#### [ACTIVITY]
Copy out all lines bearing the word "holder" from the listing below.

#### [GIVEN DATA]

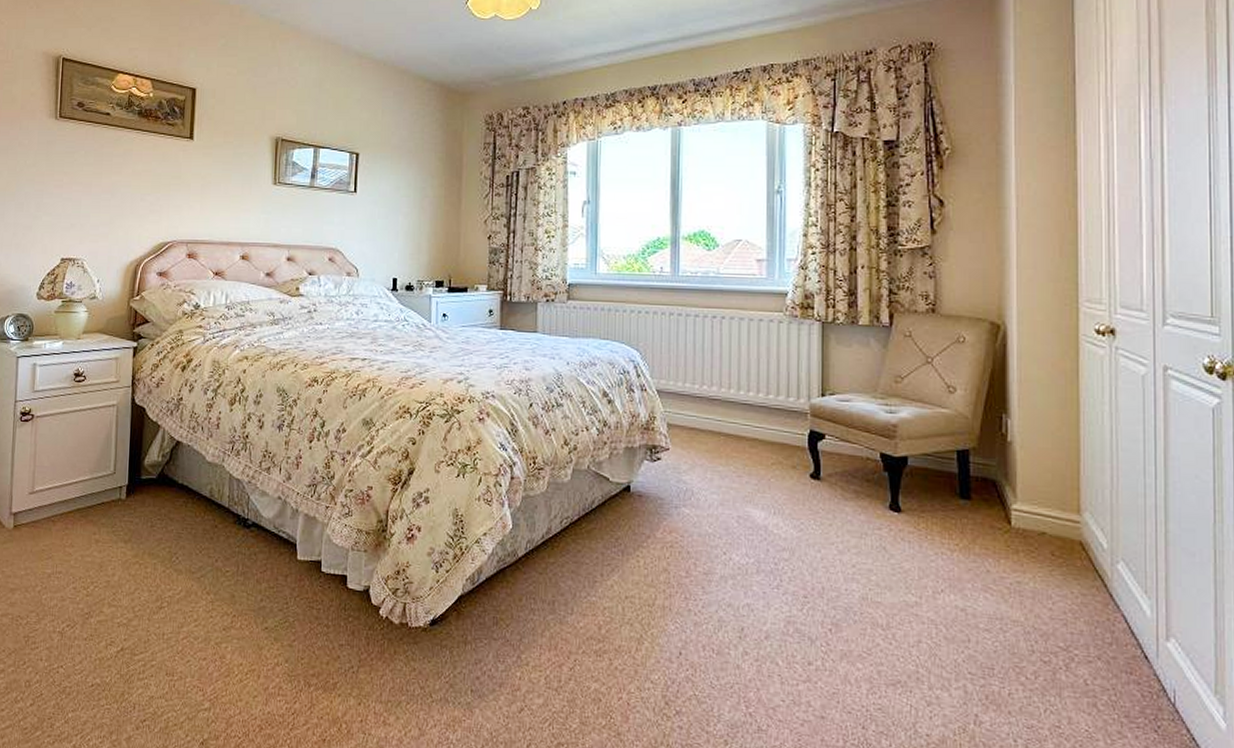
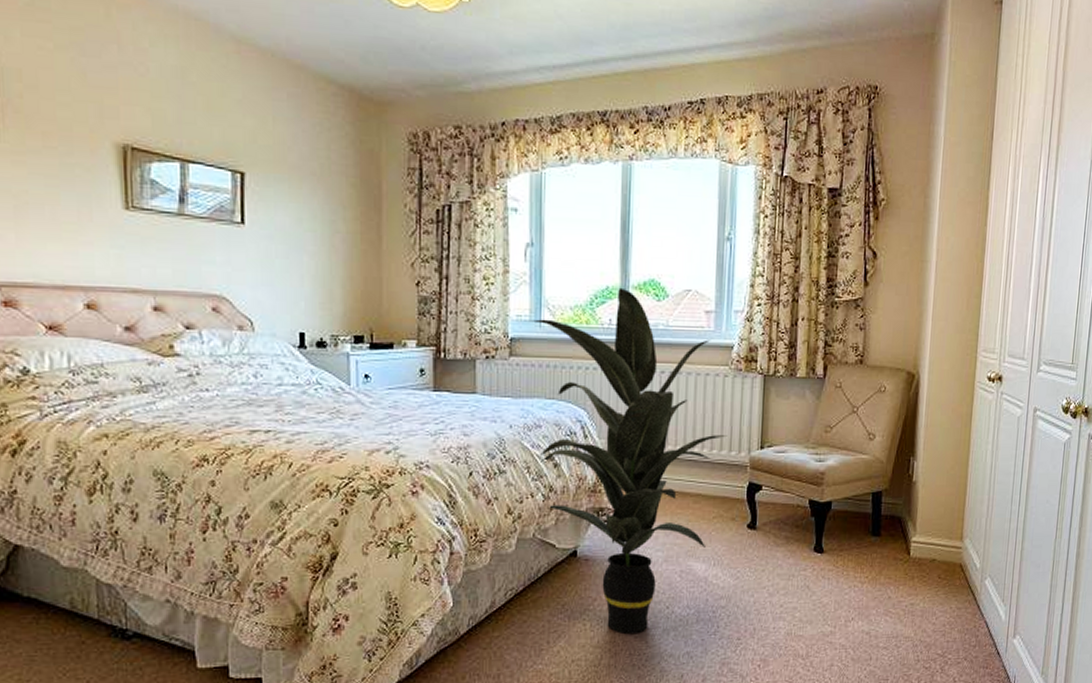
indoor plant: none [585,238,785,577] -> present [528,287,728,634]

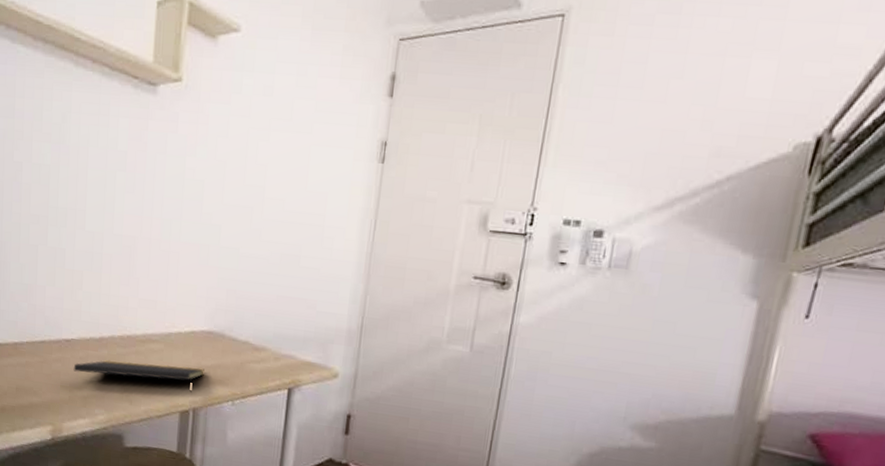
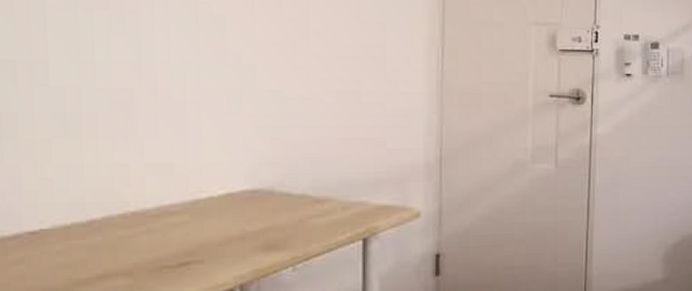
notepad: present [73,360,204,393] -> none [47,235,251,272]

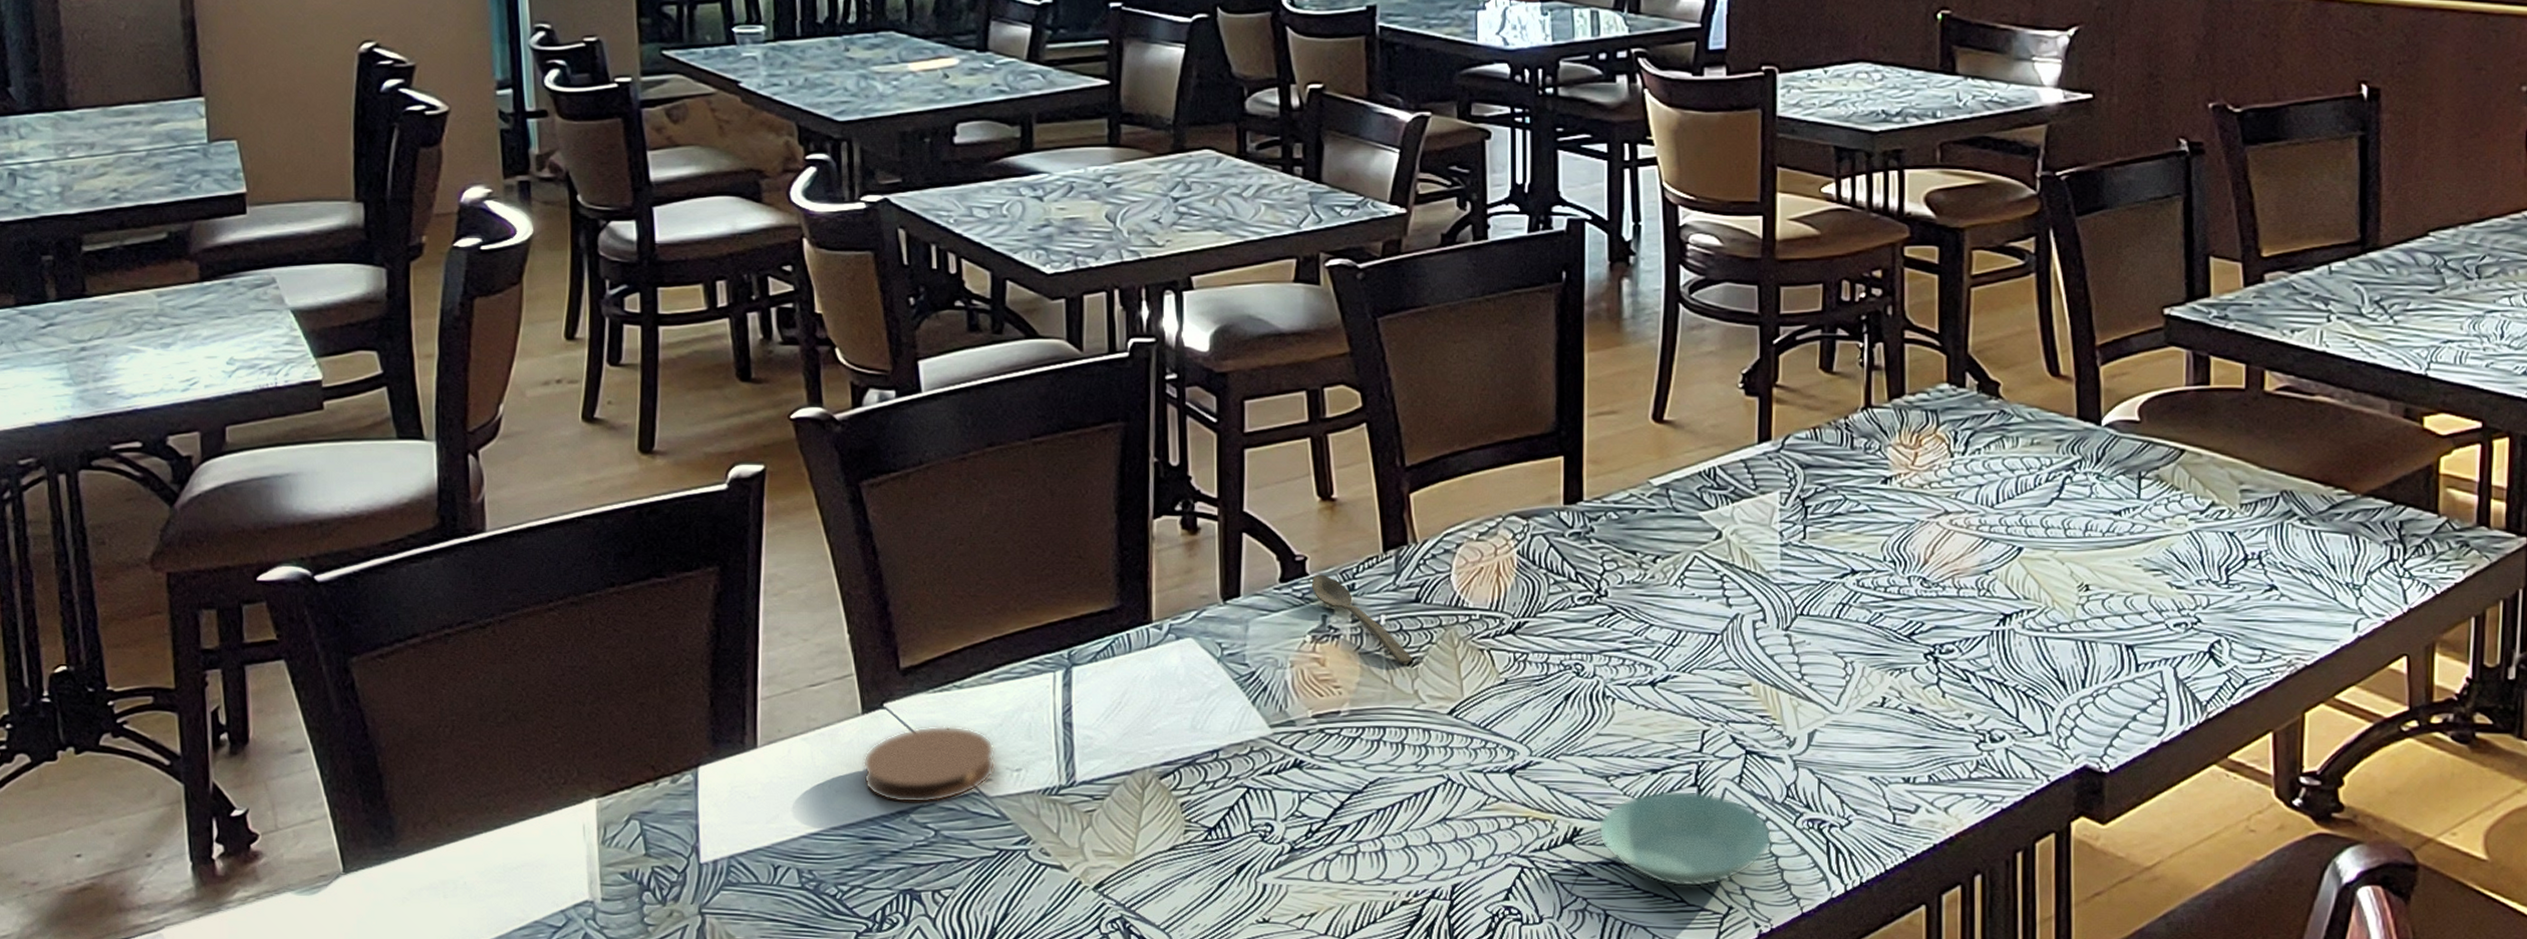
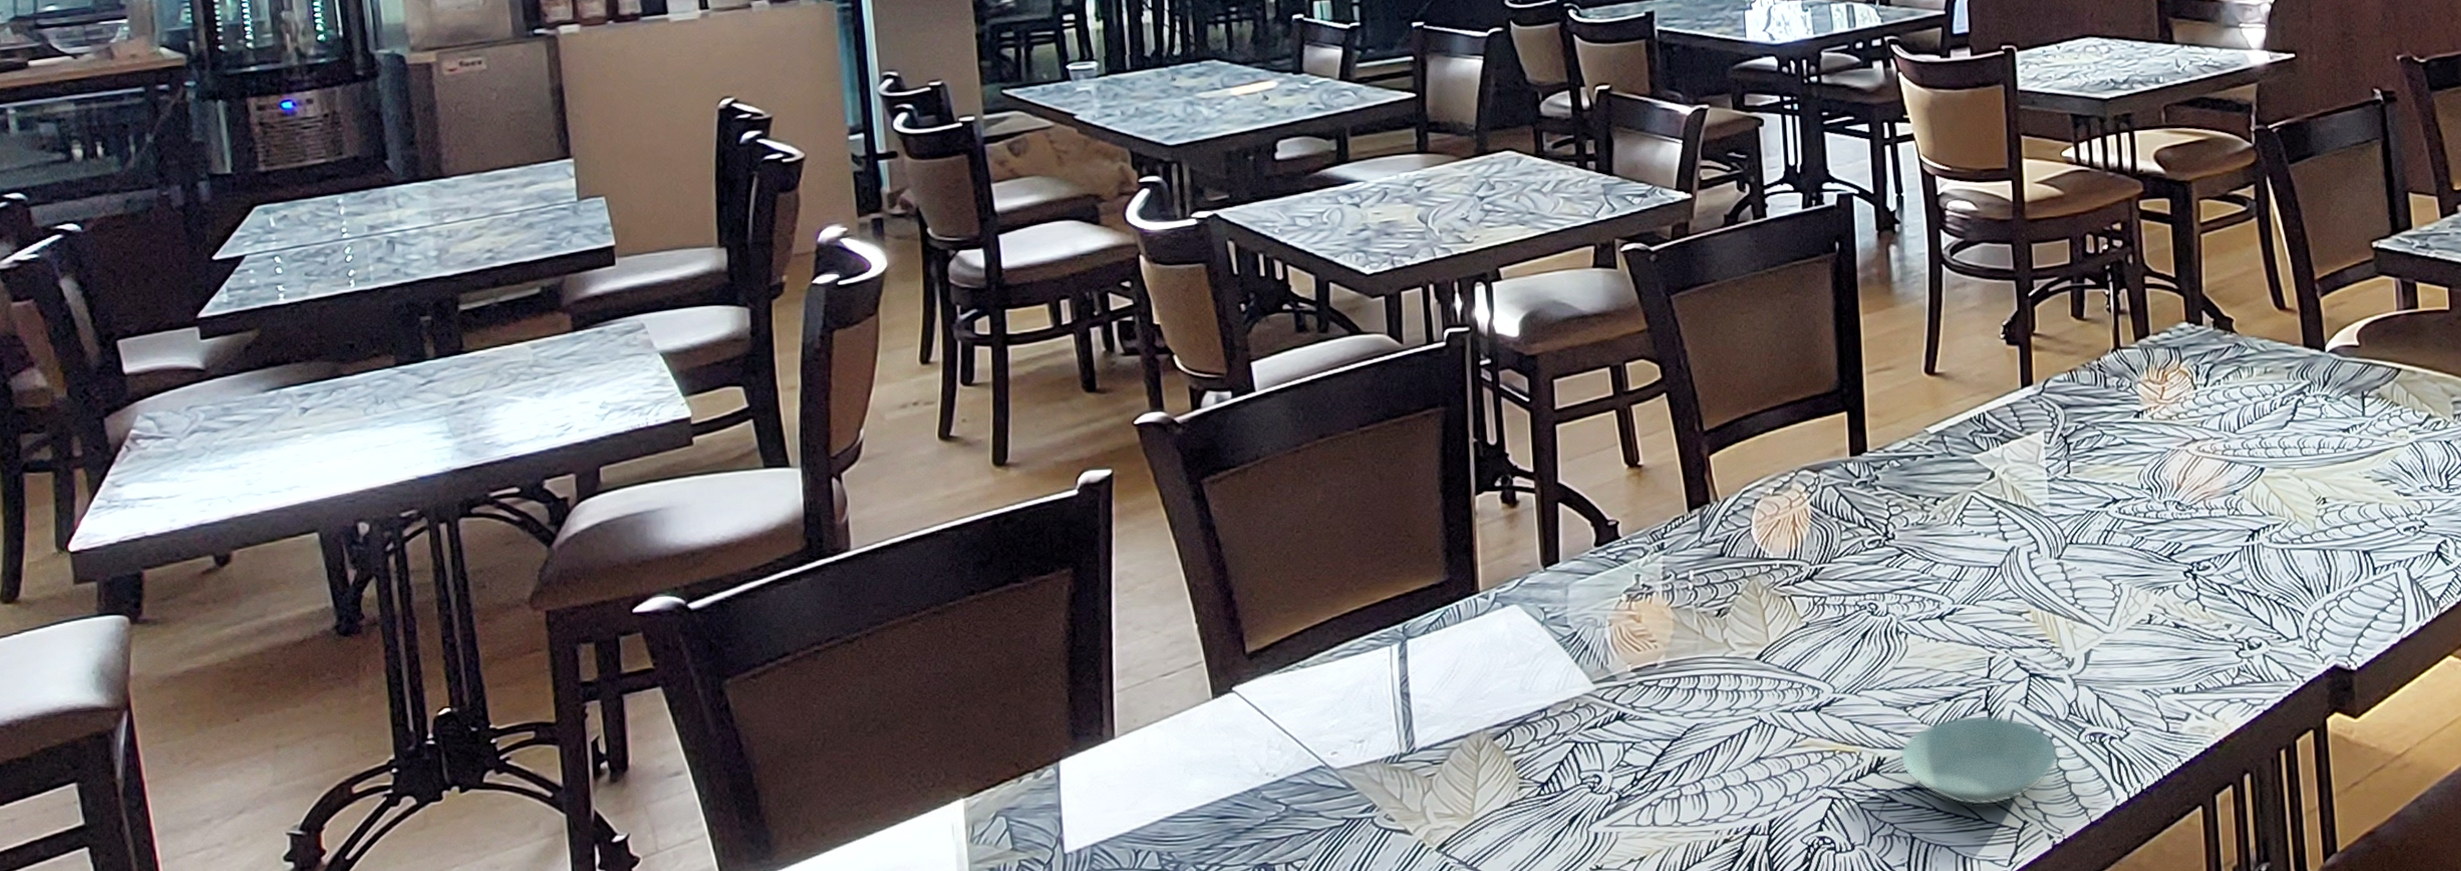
coaster: present [862,726,996,804] -> none [1214,704,1340,781]
spoon: present [1311,574,1412,664] -> none [1624,536,1721,615]

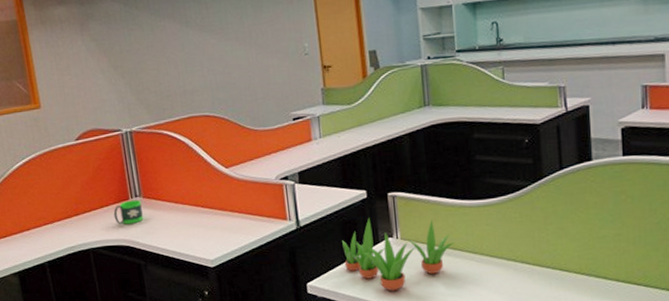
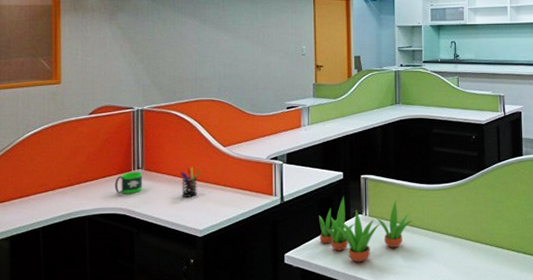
pen holder: none [181,192,204,226] -> present [180,167,201,197]

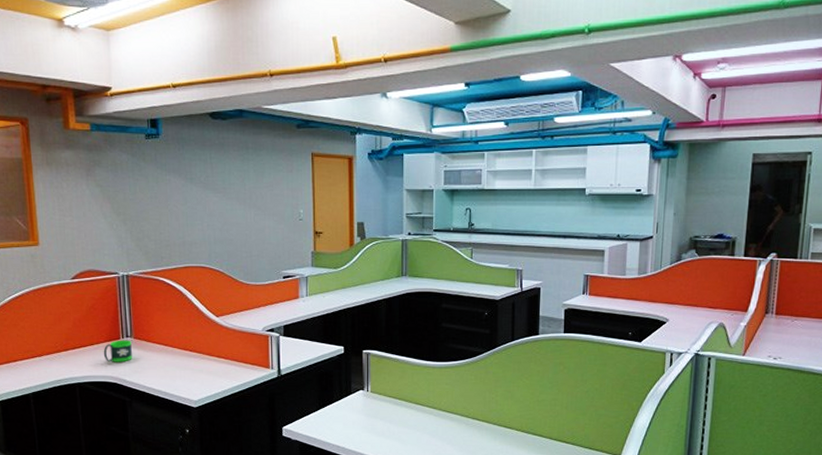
pen holder: present [180,167,201,197] -> none [171,337,193,367]
succulent plant: present [319,196,413,263] -> none [318,371,417,438]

#### [OUTPUT FOR THIS TASK]
pen holder: none [181,192,204,226] -> present [180,167,201,197]
pen holder: present [180,167,201,197] -> none [171,337,193,367]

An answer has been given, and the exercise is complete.